The old woman was waiting for me behind the entrance door of the pub: “I wonder if he wasn’t my ex-husband” she said. “I got a restriction order against him twenty years ago. Love is blind to the law, you know… Husbands are better stocker than strangers… Though you never know…”
“I am sorry I talked to you about my private life” she said before going back to her table.
*
Today the old woman is sitting at a table next to the window, five feet further from my table, her head bent, eating in a hurry her usual dish - salad and omelet - with her hair hanging down like a round curtain around her plate.
She is wearing the same leather jacket, painted thin white stripes mixed with red dots and blue stars imitating in an abstract manner the American flag. The waitress told me what was her name and then more: “She was a famous actress; a very beautiful woman; more beautiful than Liz Taylor: her name was Venice Chamberlain…” She even mentioned that she lived two blocks north from the pub. “If you walk by you could see her singing and dancing. People think she is nuts…”
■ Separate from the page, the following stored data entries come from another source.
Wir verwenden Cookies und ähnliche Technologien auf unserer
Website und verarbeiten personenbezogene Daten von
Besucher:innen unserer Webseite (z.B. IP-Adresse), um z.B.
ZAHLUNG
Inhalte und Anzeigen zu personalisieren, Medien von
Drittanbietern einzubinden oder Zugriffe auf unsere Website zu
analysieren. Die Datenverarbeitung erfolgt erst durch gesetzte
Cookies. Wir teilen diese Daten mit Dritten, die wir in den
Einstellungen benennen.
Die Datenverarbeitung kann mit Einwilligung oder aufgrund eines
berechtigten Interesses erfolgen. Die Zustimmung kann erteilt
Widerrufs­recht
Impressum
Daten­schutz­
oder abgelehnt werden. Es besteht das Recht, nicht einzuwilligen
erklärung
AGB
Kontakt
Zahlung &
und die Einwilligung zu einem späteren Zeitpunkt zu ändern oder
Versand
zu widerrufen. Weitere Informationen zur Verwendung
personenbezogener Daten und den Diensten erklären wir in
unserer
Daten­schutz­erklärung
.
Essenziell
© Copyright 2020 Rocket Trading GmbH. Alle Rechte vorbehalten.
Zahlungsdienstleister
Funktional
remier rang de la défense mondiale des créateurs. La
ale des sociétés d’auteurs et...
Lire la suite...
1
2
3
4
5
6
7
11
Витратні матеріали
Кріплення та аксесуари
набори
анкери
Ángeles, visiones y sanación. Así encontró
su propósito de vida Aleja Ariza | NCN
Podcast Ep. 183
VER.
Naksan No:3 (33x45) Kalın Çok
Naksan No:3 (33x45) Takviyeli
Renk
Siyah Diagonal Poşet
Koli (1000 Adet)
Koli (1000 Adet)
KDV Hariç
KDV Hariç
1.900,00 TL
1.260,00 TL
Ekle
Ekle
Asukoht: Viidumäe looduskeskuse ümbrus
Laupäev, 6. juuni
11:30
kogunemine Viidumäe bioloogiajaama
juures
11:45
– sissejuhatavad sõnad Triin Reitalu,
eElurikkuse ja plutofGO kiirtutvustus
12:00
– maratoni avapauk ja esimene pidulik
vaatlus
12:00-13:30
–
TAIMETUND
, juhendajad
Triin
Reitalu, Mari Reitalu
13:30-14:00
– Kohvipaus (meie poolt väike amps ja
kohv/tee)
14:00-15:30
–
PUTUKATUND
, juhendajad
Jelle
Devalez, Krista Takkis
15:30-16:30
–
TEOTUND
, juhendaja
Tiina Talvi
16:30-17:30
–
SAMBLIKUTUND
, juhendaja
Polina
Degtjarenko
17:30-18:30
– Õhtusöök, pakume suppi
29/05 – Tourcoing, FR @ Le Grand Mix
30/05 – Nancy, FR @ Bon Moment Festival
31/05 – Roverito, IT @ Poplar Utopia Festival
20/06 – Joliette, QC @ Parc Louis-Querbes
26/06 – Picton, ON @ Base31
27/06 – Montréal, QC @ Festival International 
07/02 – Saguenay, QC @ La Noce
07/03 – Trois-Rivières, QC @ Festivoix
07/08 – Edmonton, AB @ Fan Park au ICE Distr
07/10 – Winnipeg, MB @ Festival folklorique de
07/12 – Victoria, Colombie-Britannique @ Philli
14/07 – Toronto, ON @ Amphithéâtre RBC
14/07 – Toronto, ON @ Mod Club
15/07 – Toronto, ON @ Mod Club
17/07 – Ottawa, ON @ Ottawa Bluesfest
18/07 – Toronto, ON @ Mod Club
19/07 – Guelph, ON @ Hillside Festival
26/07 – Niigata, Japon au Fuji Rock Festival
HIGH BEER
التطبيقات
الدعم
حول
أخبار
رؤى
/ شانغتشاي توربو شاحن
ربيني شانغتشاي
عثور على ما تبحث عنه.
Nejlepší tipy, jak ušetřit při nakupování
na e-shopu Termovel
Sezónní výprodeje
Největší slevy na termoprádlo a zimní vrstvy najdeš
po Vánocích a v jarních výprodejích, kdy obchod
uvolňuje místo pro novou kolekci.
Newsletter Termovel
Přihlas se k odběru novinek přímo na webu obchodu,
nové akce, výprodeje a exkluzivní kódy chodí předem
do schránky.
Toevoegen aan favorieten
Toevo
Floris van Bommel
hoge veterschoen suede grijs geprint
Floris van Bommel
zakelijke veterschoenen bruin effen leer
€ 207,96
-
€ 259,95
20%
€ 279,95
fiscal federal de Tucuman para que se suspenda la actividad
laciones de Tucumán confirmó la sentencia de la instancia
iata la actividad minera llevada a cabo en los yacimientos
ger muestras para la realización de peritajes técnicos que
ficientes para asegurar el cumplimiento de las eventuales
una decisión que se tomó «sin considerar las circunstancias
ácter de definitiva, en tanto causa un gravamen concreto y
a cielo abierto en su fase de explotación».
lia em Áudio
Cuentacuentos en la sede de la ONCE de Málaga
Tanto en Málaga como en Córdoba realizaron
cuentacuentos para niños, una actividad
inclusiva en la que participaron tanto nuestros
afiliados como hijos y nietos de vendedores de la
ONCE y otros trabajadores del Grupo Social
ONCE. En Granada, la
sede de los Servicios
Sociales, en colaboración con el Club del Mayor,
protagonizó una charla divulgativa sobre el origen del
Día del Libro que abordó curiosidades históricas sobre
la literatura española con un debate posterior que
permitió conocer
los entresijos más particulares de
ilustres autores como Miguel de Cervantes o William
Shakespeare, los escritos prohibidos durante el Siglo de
Until yesterday it seems I was the only one who’d be tolerated to sit at a table in the pub for a whole day and pay a few dollars for a coffee and a glass of water.
All waitresses knew that I was a writer and that I got permission to sit in the pub as long as I wanted.
If you take a table next to the window and watch the street for a long time you could see sort of all kind of men and women passing by. I liked to watch them: men and women at all stages of life and illness. They’d all move in a hurry to fulfill their destiny.
Sometimes when I wouldn’t have any desire to write I just sat at my table and watch the street making some small unintelligible notes on my notebook like this one: “Next time you are going to dream try not to feel hungry. If you are hungry who’ll be there to boil an egg for you – three minutes boil - and help you eat it with fresh ground pepper and sea salt?” or the next one: “One’s dreams are made out desires and fears. Don’t just get stuck in a dream that looks bad. Try to get out of it. The easiest way to get out of dream which is bad is to call me. I think it should be a discipline in the high school curriculum called “How to dream well or to avoid dreaming bad dreams altogether”.
*
The waitress would pass by, replenish my glass with icy water and smile.
I saw today the old woman dressed in red, red purse to match it, her hands holding a sticky sugar cotton stick.